Great… what is the best method? Should I make a Google Spreadsheet for each language and then add some editors? What languages should we do?

I think these would be useful for starters:

  • Spanish
  • French
  • Portuguese
  • German
  • Modern Greek
  • Japanese (Romaji and Kana if possible – that way people can memorize the words without necessarily having to learn Kanji)
  • Chinese (Pinyin as well as characters)
  • Arabic

Add others if you have suggestions…

Does anyone here know a way to scrape text out of a Kindle book? :slight_smile:

I have a kanji system that I have developed.
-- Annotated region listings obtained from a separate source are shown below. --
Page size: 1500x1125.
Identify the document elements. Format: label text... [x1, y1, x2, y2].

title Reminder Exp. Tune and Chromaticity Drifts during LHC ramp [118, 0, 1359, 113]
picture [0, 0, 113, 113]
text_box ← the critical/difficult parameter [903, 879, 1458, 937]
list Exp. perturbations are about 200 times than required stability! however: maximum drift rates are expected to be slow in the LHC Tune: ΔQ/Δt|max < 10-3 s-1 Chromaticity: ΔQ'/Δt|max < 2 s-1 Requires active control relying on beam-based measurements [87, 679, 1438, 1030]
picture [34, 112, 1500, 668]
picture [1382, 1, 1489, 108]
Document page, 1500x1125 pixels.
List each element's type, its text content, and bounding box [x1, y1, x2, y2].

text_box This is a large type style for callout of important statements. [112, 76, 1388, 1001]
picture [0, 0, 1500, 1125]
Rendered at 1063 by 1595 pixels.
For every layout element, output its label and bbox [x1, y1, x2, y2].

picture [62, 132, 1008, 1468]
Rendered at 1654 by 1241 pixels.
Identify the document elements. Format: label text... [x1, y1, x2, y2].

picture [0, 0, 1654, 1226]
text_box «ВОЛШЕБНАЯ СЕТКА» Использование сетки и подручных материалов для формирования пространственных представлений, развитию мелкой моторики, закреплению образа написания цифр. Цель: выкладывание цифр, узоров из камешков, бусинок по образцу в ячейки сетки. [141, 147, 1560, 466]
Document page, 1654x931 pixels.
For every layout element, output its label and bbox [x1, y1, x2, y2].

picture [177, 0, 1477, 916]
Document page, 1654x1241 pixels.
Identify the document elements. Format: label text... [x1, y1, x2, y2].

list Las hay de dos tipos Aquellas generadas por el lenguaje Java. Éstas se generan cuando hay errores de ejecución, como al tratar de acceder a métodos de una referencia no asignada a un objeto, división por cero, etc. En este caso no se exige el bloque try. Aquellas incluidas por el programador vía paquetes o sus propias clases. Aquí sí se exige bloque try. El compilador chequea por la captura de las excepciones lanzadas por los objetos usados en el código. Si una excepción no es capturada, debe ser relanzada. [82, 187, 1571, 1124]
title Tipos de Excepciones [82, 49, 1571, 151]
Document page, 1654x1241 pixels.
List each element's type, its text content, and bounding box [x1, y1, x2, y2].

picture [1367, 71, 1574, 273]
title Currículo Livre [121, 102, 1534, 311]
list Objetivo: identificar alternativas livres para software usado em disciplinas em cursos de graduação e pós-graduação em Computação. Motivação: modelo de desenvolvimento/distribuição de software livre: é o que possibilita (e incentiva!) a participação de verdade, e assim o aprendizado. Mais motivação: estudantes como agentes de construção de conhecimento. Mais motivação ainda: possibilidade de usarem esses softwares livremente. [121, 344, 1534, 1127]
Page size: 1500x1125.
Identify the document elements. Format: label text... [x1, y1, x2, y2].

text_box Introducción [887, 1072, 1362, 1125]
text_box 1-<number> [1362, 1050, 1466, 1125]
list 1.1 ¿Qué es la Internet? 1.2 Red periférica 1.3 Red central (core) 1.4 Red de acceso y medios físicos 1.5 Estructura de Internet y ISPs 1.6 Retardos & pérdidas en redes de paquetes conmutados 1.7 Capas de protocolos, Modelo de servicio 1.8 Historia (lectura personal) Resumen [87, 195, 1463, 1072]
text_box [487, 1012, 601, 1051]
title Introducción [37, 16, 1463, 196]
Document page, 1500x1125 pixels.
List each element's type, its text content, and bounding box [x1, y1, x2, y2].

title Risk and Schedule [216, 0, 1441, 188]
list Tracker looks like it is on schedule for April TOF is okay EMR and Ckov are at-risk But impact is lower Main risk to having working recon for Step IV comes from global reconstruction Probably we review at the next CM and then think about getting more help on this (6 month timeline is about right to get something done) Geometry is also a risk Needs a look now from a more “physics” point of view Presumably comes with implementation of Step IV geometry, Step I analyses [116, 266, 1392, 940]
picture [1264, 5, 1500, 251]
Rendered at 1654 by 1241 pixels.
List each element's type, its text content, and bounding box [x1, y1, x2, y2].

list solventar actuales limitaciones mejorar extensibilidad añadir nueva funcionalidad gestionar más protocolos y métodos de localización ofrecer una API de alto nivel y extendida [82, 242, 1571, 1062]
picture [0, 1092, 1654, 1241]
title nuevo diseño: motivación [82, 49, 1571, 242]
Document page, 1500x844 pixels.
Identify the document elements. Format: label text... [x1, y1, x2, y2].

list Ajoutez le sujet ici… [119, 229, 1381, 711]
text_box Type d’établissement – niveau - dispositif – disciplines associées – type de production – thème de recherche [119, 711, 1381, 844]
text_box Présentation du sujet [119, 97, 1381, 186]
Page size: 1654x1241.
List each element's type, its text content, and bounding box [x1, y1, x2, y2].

Here is the anki file(the deck is nowhere near finished) the finished ones have a red and blue color coding. http://www.fileden.com/files/2012/8/25/3340838/Kanji%20and%20Algebra%20Acrostics%20book.zip
The system uses kanjiabc etymology Here is a pic.
kanji_small.png

Hi Drsleep,

30k sounds very challenging! Do you have some good Internet sources for a stat like that - or similar?

Thanks

Gavino

Download the Kindle app for your PC, open the book, copy/paste?

The Kindle itself also gives you an option to highlight things, I believe it stores all these highlights in a folder, and you can then plug the Kindle into the PC and copy the folder over.

https://ankiweb.net/shared/decks/spanish
I think I saw a deck in there that was based off of frequency, but i’m not sure.

I found this article and the study it includes rather interesting:

Gavino

1 Like

Hi all. Does anyone know the good site to start learning Germany language, which have common words? Thanks a lot for your suggestion.

http://en.wiktionary.org/wiki/Wiktionary:Frequency_lists

3 Likes

Gracias, Carboneum. I don’t care where they come from 10K words is great!